GIVEN RECORDS →
☆ ☆ ☆
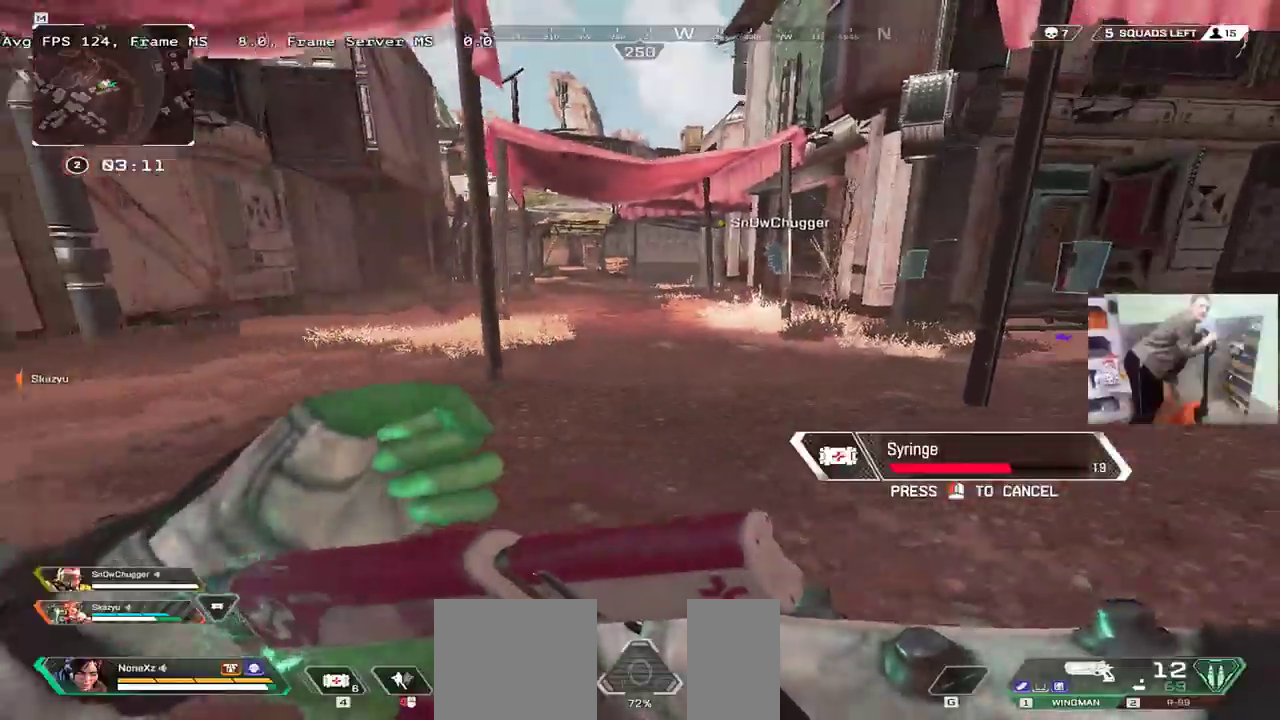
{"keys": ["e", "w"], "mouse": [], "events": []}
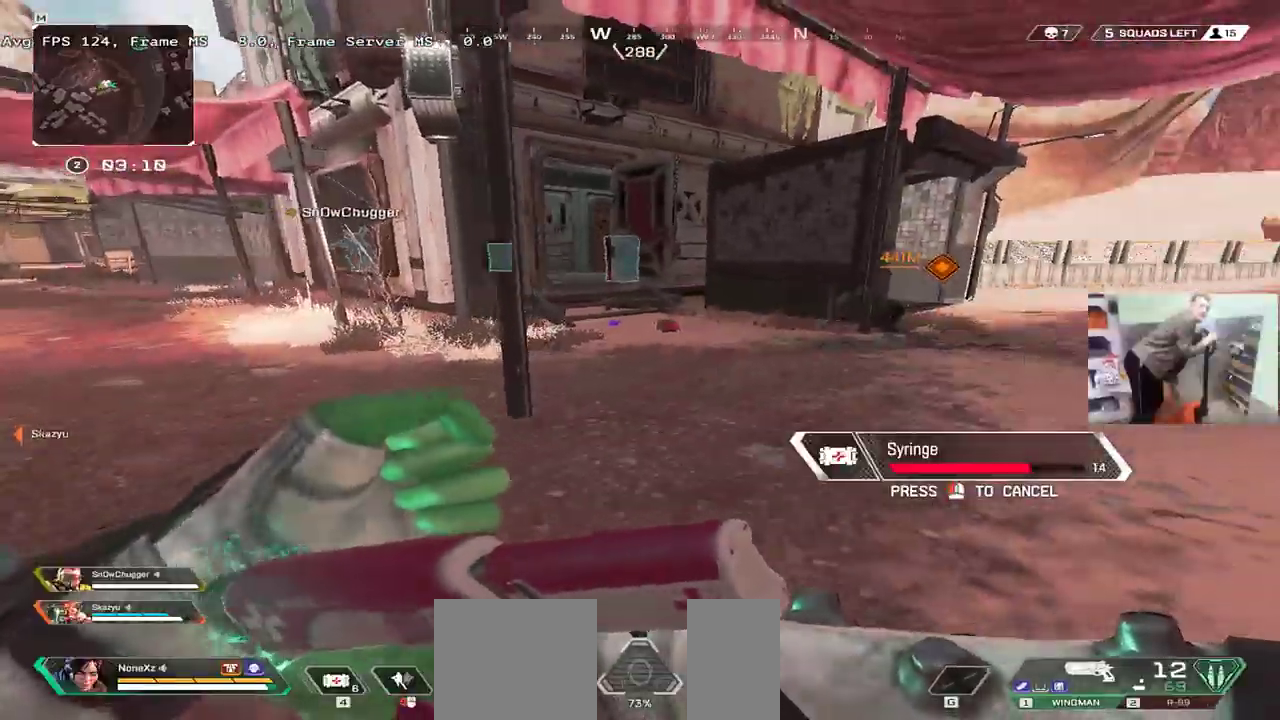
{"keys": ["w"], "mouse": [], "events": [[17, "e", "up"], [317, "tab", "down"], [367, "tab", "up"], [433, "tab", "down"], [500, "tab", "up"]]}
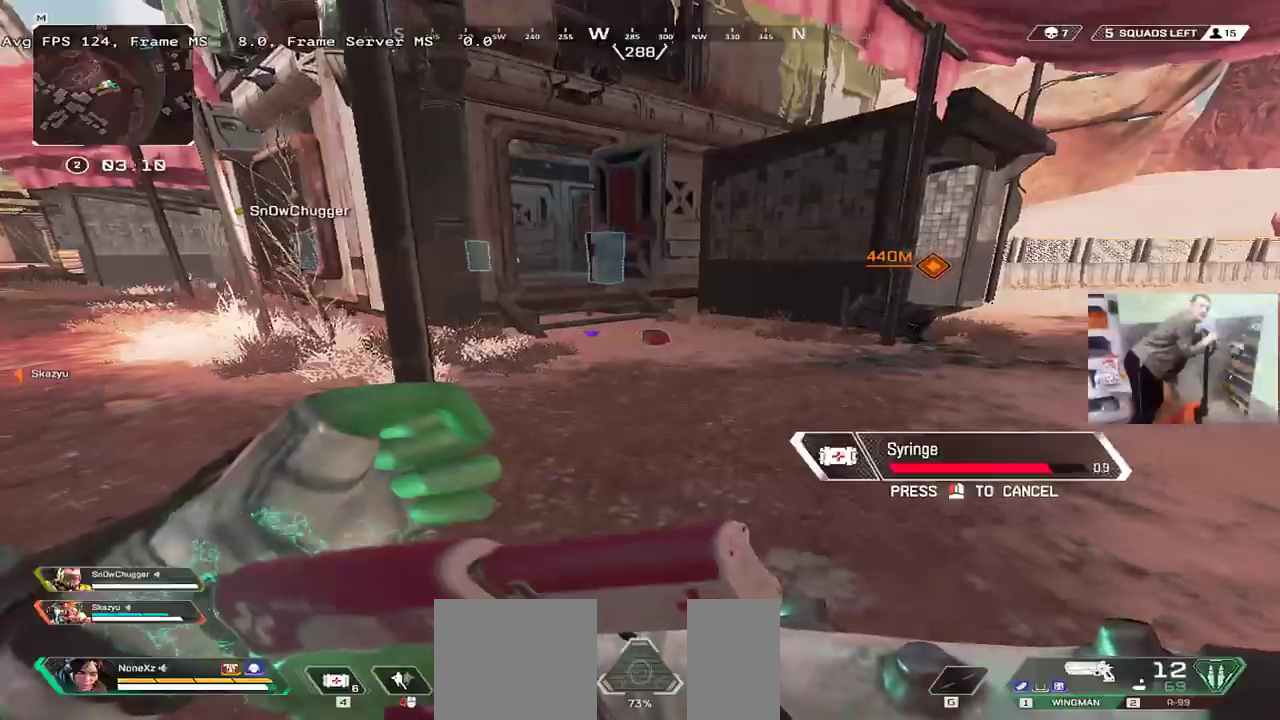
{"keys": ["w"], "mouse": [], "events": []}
☆ ☆ ☆
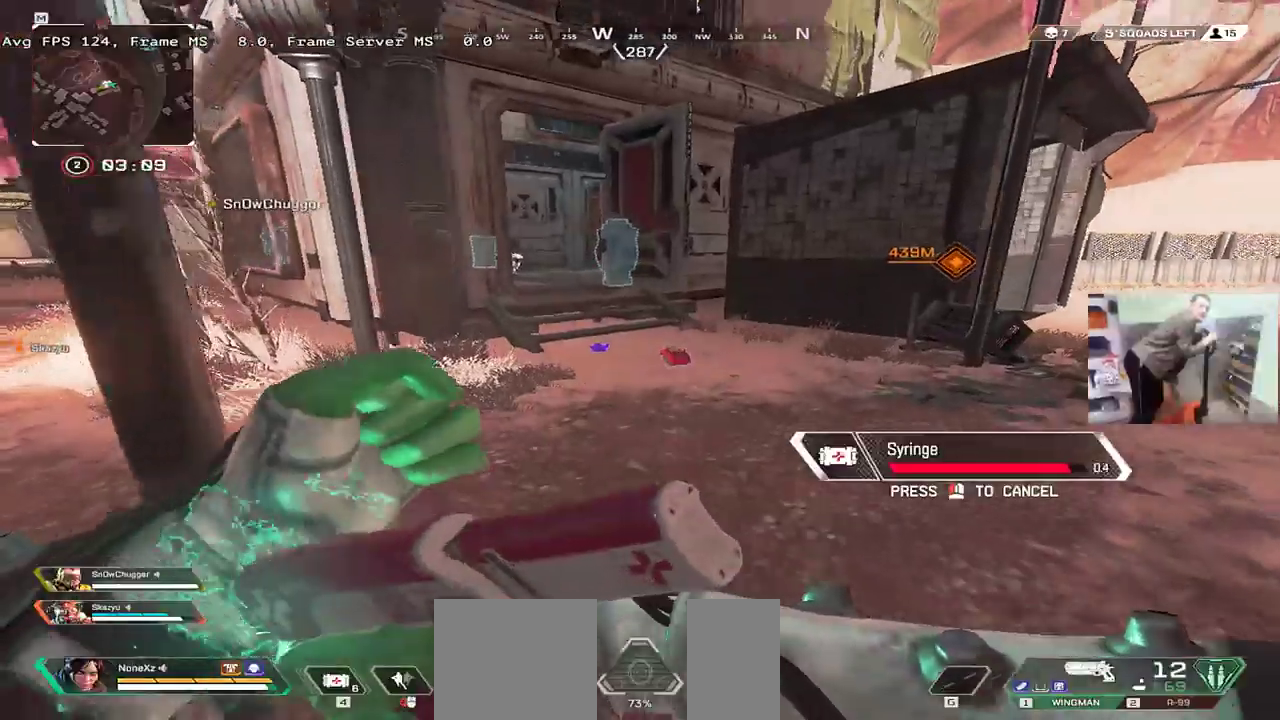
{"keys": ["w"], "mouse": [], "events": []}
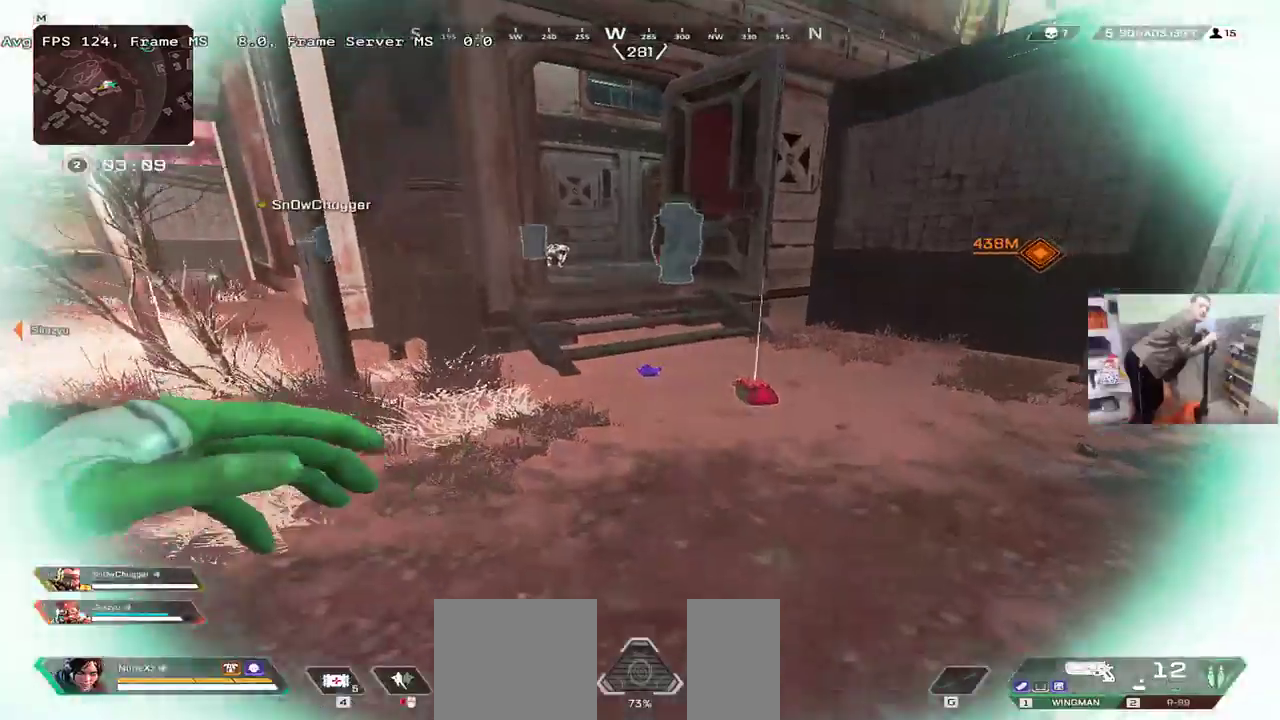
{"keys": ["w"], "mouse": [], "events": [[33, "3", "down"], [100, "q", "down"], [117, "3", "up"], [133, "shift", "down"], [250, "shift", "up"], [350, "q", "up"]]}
☆ ☆ ☆
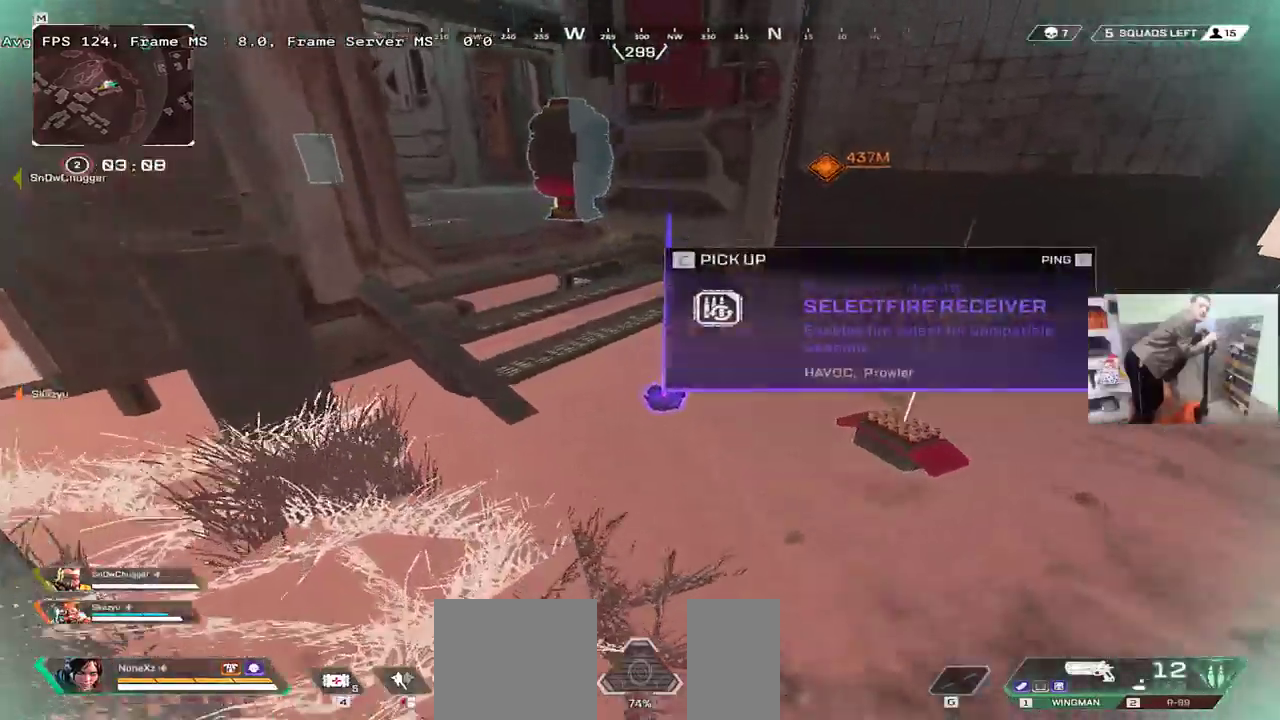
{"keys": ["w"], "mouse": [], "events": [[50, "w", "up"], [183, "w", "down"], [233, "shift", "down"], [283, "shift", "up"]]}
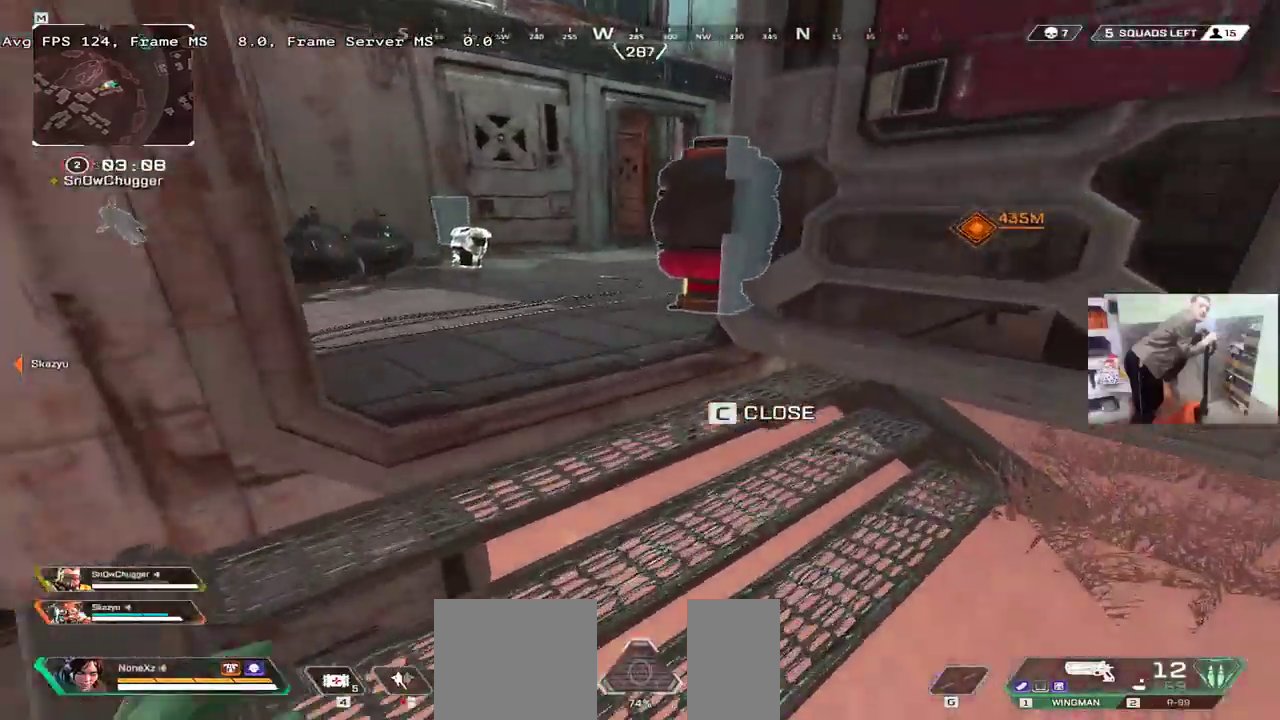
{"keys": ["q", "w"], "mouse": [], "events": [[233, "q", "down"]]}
☆ ☆ ☆
EXERCISE → From the entries, report every line in which the string "down" occurs.

FINAL ANSWER →
{"keys": ["w"], "mouse": [], "events": [[17, "e", "up"], [317, "tab", "down"], [367, "tab", "up"], [433, "tab", "down"], [500, "tab", "up"]]}
{"keys": ["w"], "mouse": [], "events": [[33, "3", "down"], [100, "q", "down"], [117, "3", "up"], [133, "shift", "down"], [250, "shift", "up"], [350, "q", "up"]]}
{"keys": ["w"], "mouse": [], "events": [[50, "w", "up"], [183, "w", "down"], [233, "shift", "down"], [283, "shift", "up"]]}
{"keys": ["q", "w"], "mouse": [], "events": [[233, "q", "down"]]}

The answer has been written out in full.